Laboratory criteria are as follows:

Complete blood count: hemoglobin (Hb) ≥80g/L ; absolute neutrophil count (ANC) ≥1.5×109/L ; platelets >=75×109/L Biochemistry test: total bilirubin≦1.5×ULN; alanine aminotransferase(ALT) ,aspartate aminotransferase(AST)≦2.5×ULN(ALT,AST≦5×ULN if liver involved); serum creatinine(cr)≦1.5×ULN; Coagulation test: International Normalized Ratio (INR) < 1.5.

Life expectancy of at least 12 weeks.

All patients must have given signed, informed consent prior to registration on study.

Patients receiving any anti-cancer therapy (including chemotherapy, target therapy, immunotherapy, radiotherapy, and anti-cancer Chinese traditional medicine, et al) within 4 weeks from the last dose prior to study entry; Subjects receiving any supportive treatment for haematology (including transfusion, blood products, or drugs that stimulate blood cells growth like G-CSF, et al) within 2 weeks from the last dose prior to study entry;

Patients with second primary cancer, except: adequately treated basal cell or squamous cell skin cancer, curatively treated in-situ cancer of the cervix, unless received curative treatment and with documented evidence of no recurrence during the past five years;

Patients with uncontrolled or significant cardiovascular disease, including:

A) Grade II or higher Congestive heart failure, unstable angina pectoris, myocardial infarction (NYHA Classification) within 6 months prior to study entry; or arrhythmia requiring treatment, or Left Ventricular Ejection Fraction (LVEF) < 50% during screening stage.
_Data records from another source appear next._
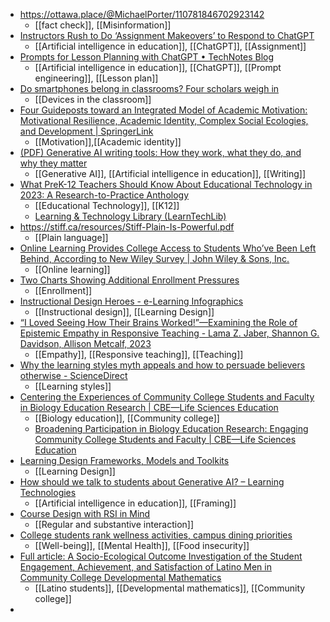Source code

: - https://ottawa.place/@MichaelPorter/110781846702923142
	- [[fact check]], [[Misinformation]]
- [Instructors Rush to Do ‘Assignment Makeovers’ to Respond to ChatGPT](https://www.edsurge.com/news/2023-07-27-instructors-rush-to-do-assignment-makeovers-to-respond-to-chatgpt)
	- [[Artificial intelligence in education]], [[ChatGPT]], [[Assignment]]
- [Prompts for Lesson Planning with ChatGPT • TechNotes Blog](https://blog.tcea.org/prompts-for-lesson-planning-with-chatgpt/)
	- [[Artificial intelligence in education]], [[ChatGPT]], [[Prompt engineering]], [[Lesson plan]]
- [Do smartphones belong in classrooms? Four scholars weigh in](https://theconversation.com/do-smartphones-belong-in-classrooms-four-scholars-weigh-in-210099)
	- [[Devices in the classroom]]
- [Four Guideposts toward an Integrated Model of Academic Motivation: Motivational Resilience, Academic Identity, Complex Social Ecologies, and Development | SpringerLink](https://link.springer.com/article/10.1007/s10648-023-09790-w)
	- [[Motivation]],[[Academic identity]]
- [(PDF) Generative AI writing tools: How they work, what they do, and why they matter](https://www.researchgate.net/publication/372549019_Generative_AI_writing_tools_How_they_work_what_they_do_and_why_they_matter)
	- [[Generative AI]], [[Artificial intelligence in education]], [[Writing]]
- [What PreK-12 Teachers Should Know About Educational Technology in 2023: A Research-to-Practice Anthology](https://learntechlib.org/p/222690/)
	- [[Educational Technology]], [[K12]]
	- [Learning & Technology Library (LearnTechLib)](https://learntechlib.org/eBooks/)
- https://stiff.ca/resources/Stiff-Plain-Is-Powerful.pdf
	- [[Plain language]]
- [Online Learning Provides College Access to Students Who’ve Been Left Behind, According to New Wiley Survey | John Wiley & Sons, Inc.](https://johnwiley2020news.q4web.com/press-releases/press-release-details/2023/Online-Learning-Provides-College-Access-to-Students-Whove-Been-Left-Behind-According-to-New-Wiley-Survey/default.aspx)
	- [[Online learning]]
- [Two Charts Showing Additional Enrollment Pressures](https://onedtech.beehiiv.com/p/two-charts-additional-enrollment-pressures)
	- [[Enrollment]]
- [Instructional Design Heroes - e-Learning Infographics](https://elearninginfographics.com/instructional-designer-heroes/)
	- [[Instructional design]], [[Learning Design]]
- [“I Loved Seeing How Their Brains Worked!”—Examining the Role of Epistemic Empathy in Responsive Teaching - Lama Z. Jaber, Shannon G. Davidson, Allison Metcalf, 2023](https://journals.sagepub.com/doi/full/10.1177/00224871231187313)
	- [[Empathy]], [[Responsive teaching]], [[Teaching]]
- [Why the learning styles myth appeals and how to persuade believers otherwise - ScienceDirect](https://www.sciencedirect.com/science/article/abs/pii/S0742051X23002548?dgcid=rss_sd_all)
	- [[Learning styles]]
- [Centering the Experiences of Community College Students and Faculty in Biology Education Research | CBE—Life Sciences Education](https://www.lifescied.org/doi/10.1187/cbe.22-07-0145)
	- [[Biology education]], [[Community college]]
	- [Broadening Participation in Biology Education Research: Engaging Community College Students and Faculty | CBE—Life Sciences Education](https://www.lifescied.org/doi/10.1187/cbe.16-10-0289)
- [Learning Design Frameworks, Models and Toolkits](https://padlet.com/hefi1/learning-design-frameworks-models-and-toolkits-ulvzhubn02o8kmru)
	- [[Learning Design]]
- [How should we talk to students about Generative AI? – Learning Technologies](https://blogs.kent.ac.uk/learn-tech/2023/07/27/how-should-we-talk-to-students-about-generative-ai/)
	- [[Artificial intelligence in education]], [[Framing]]
- [Course Design with RSI in Mind](https://t.e2ma.net/webview/0o7ziz/004ad2d1ef5eaa372ceb90406ac840e9)
	- [[Regular and substantive interaction]]
- [College students rank wellness activities, campus dining priorities](https://www.insidehighered.com/news/student-success/health-wellness/2023/07/27/college-students-rank-wellness-activities-campus)
	- [[Well-being]], [[Mental Health]], [[Food insecurity]]
- [Full article: A Socio-Ecological Outcome Investigation of the Student Engagement, Achievement, and Satisfaction of Latino Men in Community College Developmental Mathematics](https://www.tandfonline.com/doi/full/10.1080/10668926.2022.2132433)
	- [[Latino students]], [[Developmental mathematics]], [[Community college]]
-
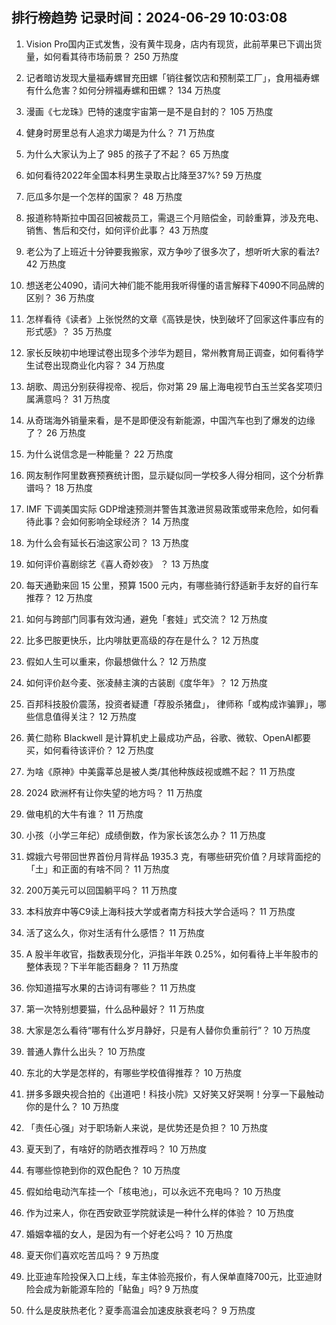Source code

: 
## 排行榜趋势 记录时间：2024-06-29 10:03:08
  
  1. Vision Pro国内正式发售，没有黄牛现身，店内有现货，此前苹果已下调出货量，如何看其待市场前景？ 250 万热度
    
  2. 记者暗访发现大量福寿螺冒充田螺「销往餐饮店和预制菜工厂」，食用福寿螺有什么危害？如何分辨福寿螺和田螺？ 134 万热度
    
  3. 漫画《七龙珠》巴特的速度宇宙第一是不是自封的？ 105 万热度
    
  4. 健身时房里总有人追求力竭是为什么？ 71 万热度
    
  5. 为什么大家认为上了 985 的孩子了不起？ 65 万热度
    
  6. 如何看待2022年全国本科男生录取占比降至37%? 59 万热度
    
  7. 厄瓜多尔是一个怎样的国家？ 48 万热度
    
  8. 报道称特斯拉中国召回被裁员工，需退三个月赔偿金，司龄重算，涉及充电、销售、售后和交付，如何评价此事？ 43 万热度
    
  9. 老公为了上班近十分钟要我搬家，双方争吵了很多次了，想听听大家的看法? 42 万热度
    
  10. 想送老公4090，请问大神们能不能用我听得懂的语言解释下4090不同品牌的区别？ 36 万热度
    
  11. 怎样看待《读者》上张悦然的文章《高铁是快，快到破坏了回家这件事应有的形式感》？ 35 万热度
    
  12. 家长反映初中地理试卷出现多个涉华为题目，常州教育局正调查，如何看待学生试卷出现商业化内容？ 34 万热度
    
  13. 胡歌、周迅分别获得视帝、视后，你对第 29 届上海电视节白玉兰奖各奖项归属满意吗？ 31 万热度
    
  14. 从奇瑞海外销量来看，是不是即便没有新能源，中国汽车也到了爆发的边缘了？ 26 万热度
    
  15. 为什么说信念是一种能量？ 22 万热度
    
  16. 网友制作阿里数赛预赛统计图，显示疑似同一学校多人得分相同，这个分析靠谱吗？ 18 万热度
    
  17. IMF 下调美国实际 GDP增速预测并警告其激进贸易政策或带来危险，如何看待此事？会如何影响全球经济？ 14 万热度
    
  18. 为什么会有延长石油这家公司？ 13 万热度
    
  19. 如何评价喜剧综艺《喜人奇妙夜》 ？ 13 万热度
    
  20. 每天通勤来回 15 公里，预算 1500 元内，有哪些骑行舒适新手友好的自行车推荐？ 12 万热度
    
  21. 如何与跨部门同事有效沟通，避免「套娃」式交流？ 12 万热度
    
  22. 比多巴胺更快乐，比内啡肽更高级的存在是什么？ 12 万热度
    
  23. 假如人生可以重来，你最想做什么？ 12 万热度
    
  24. 如何评价赵今麦、张凌赫主演的古装剧《度华年》？ 12 万热度
    
  25. 百邦科技股价震荡，投资者疑遭「荐股杀猪盘」， 律师称「或构成诈骗罪」，哪些信息值得关注？ 12 万热度
    
  26. 黄仁勋称 Blackwell 是计算机史上最成功产品，谷歌、微软、OpenAI都要买，如何看待该评价？ 12 万热度
    
  27. 为啥《原神》中美露莘总是被人类/其他种族歧视或瞧不起？ 11 万热度
    
  28. 2024 欧洲杯有让你失望的地方吗？ 11 万热度
    
  29. 做电机的大牛有谁？ 11 万热度
    
  30. 小孩（小学三年纪）成绩倒数，作为家长该怎么办？ 11 万热度
    
  31. 嫦娥六号带回世界首份月背样品 1935.3 克，有哪些研究价值？月球背面挖的「土」和正面的有啥不同？ 11 万热度
    
  32. 200万美元可以回国躺平吗？ 11 万热度
    
  33. 本科放弃中等C9读上海科技大学或者南方科技大学合适吗？ 11 万热度
    
  34. 活了这么久，你对生活有什么感悟？ 11 万热度
    
  35. A 股半年收官，指数表现分化，沪指半年跌 0.25%，如何看待上半年股市的整体表现？下半年能否翻身？ 11 万热度
    
  36. 你知道描写水果的古诗词有哪些？ 11 万热度
    
  37. 第一次特别想要猫，什么品种最好？ 11 万热度
    
  38. 大家是怎么看待“哪有什么岁月静好，只是有人替你负重前行”？ 10 万热度
    
  39. 普通人靠什么出头？ 10 万热度
    
  40. 东北的大学是怎样的，有哪些学校值得推荐？ 10 万热度
    
  41. 拼多多跟央视合拍的《出道吧！科技小院》又好笑又好哭啊！分享一下最触动你的是什么？ 10 万热度
    
  42. 「责任心强」对于职场新人来说，是优势还是负担？ 10 万热度
    
  43. 夏天到了，有啥好的防晒衣推荐吗？ 10 万热度
    
  44. 有哪些惊艳到你的双色配色？ 10 万热度
    
  45. 假如给电动汽车挂一个「核电池」，可以永远不充电吗？ 10 万热度
    
  46. 作为过来人，你在西安欧亚学院就读是一种什么样的体验？ 10 万热度
    
  47. 婚姻幸福的女人，是因为有一个好老公吗？ 10 万热度
    
  48. 夏天你们喜欢吃苦瓜吗？ 9 万热度
    
  49. 比亚迪车险投保入口上线，车主体验亮报价，有人保单直降700元，比亚迪财险会成为新能源车险的「鲇鱼」吗? 9 万热度
    
  50. 什么是皮肤热老化？夏季高温会加速皮肤衰老吗？ 9 万热度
B) Primary cardiomyopathy (dilated cardiomyopathy, hypertrophic cardiomyocyte, arrhythmogenic right ventricular cardiomyopathy, restrictive cardiomyopathy, et,al).

C) History of significant QT interval prolongation, or Corrected QT Interval QTc≥450ms(male),QTc≥470ms（female）at screening.
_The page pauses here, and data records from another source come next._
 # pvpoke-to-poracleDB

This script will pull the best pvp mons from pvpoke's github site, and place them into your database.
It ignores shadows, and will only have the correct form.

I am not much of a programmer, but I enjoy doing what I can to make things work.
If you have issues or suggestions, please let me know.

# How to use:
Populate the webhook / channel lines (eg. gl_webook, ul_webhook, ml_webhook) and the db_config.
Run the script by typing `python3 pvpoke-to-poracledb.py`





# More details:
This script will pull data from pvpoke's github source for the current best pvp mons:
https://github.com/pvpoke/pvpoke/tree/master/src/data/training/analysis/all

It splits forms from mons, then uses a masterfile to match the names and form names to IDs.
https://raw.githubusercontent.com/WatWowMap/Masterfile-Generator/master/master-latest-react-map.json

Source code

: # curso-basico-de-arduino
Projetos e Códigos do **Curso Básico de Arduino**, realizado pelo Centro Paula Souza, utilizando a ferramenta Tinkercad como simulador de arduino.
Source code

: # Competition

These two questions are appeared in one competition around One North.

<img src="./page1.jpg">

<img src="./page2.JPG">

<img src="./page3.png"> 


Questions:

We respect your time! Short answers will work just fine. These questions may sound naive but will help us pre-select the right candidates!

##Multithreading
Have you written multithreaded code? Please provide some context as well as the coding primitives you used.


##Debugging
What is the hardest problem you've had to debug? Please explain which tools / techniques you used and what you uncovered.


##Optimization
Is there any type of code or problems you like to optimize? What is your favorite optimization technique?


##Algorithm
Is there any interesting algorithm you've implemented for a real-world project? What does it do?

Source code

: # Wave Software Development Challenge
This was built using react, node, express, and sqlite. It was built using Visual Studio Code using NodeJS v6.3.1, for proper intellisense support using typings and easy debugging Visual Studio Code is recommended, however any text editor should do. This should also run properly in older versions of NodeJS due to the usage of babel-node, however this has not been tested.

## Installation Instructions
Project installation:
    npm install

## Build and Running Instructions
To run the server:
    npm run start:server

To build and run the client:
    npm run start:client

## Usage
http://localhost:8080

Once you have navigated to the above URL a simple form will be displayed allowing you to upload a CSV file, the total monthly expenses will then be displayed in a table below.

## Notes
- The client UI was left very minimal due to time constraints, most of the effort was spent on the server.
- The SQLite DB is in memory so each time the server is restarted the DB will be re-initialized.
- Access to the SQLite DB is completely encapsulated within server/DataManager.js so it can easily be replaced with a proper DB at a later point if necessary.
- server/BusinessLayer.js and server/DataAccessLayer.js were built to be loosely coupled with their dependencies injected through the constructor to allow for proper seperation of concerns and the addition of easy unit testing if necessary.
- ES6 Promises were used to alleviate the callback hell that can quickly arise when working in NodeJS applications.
D) Symptomatic coronary heart disease requiring treatment. E) Uncontrolled hypertension (> 140/90 mmHg) with single medication.

History of active bleeding within 6 months prior to screening; or patients receiving anticoagulation therapy; or patients with upper GI bleeding potential; or patients with active hemoptysis.
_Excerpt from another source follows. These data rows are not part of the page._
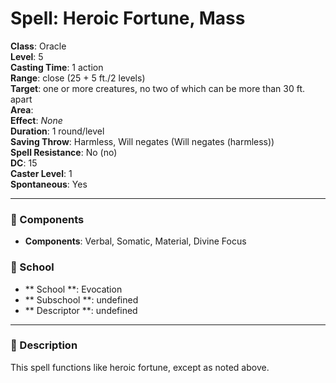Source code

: 
# Spell: Heroic Fortune, Mass
**Class**: Oracle  
**Level**: 5  
**Casting Time**: 1 action  
**Range**: close (25 + 5 ft./2 levels)  
**Target**: one or more creatures, no two of which can be more than 30 ft. apart  
**Area**:   
**Effect**: _None_  
**Duration**: 1 round/level  
**Saving Throw**: Harmless, Will negates (Will negates (harmless))  
**Spell Resistance**: No (no)  
**DC**: 15  
**Caster Level**: 1  
**Spontaneous**: Yes

---

### 🔮 Components
- **Components**: Verbal, Somatic, Material, Divine Focus

### 🏫 School
- ** School **: Evocation
- ** Subschool **: undefined
- ** Descriptor **: undefined
---

### 📜 Description
This spell functions like heroic fortune, except as noted above.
Patients with uncontrolled pleural effusion, pericardial effusion or ascites.

Patients with untreated central nervous system (CNS) metastasis; or requiring corticosteroids, anticonvulsants for CNS diseases treatment; or with evidence of progression or haemorrhage within 1 month prior to study entry; or clinical evidence of brain stem or leptomeninx involvement.

History of deep vein thrombosis or pulmonary embolism.

History of interstitial lung disease(ILD).

With the exception of alopecia, any ongoing toxicities (>CTCAE grade 1) caused by previous cancer therapy.

Patients with factors that could affect oral medication (such as dysphagia，chronic diarrhea, intestinal obstruction etc), or undergone gastrectomy. .

6 weeks or less from the last major surgery that involved general anaesthesia, or 2 weeks or less from the last minor surgery prior to screening (excluding placement of vascular access ) .

Proteinuria positive(≥1g/24h).

Patients with active or unable to control infections including human immunodeficiency virus (HIV), hepatitis B, or hepatitis C, or other serious infectious diseases.

Any mental or cognitive disorder, that would impair the ability to understand the informed consent document, or the compliance of study;

Any previous treatment with aurora kinase inhibitors, or VEGF/VEGFR inhibitors.

Candidates with drug and alcohol abuse.

Women of childbearing potential not willing to use and utilize an adequate method of contraception (such as intrauterine device, contraceptive and condom) throughout treatment and for at least 12 weeks after the last dose; pregnant or breastfeeding women; the result of urine pregnancy test was positive at screening; Man participants not willing to use and utilize an adequate method of contraception throughout treatment.

Any other condition which is inappropriate for the study according to investigators' judgment.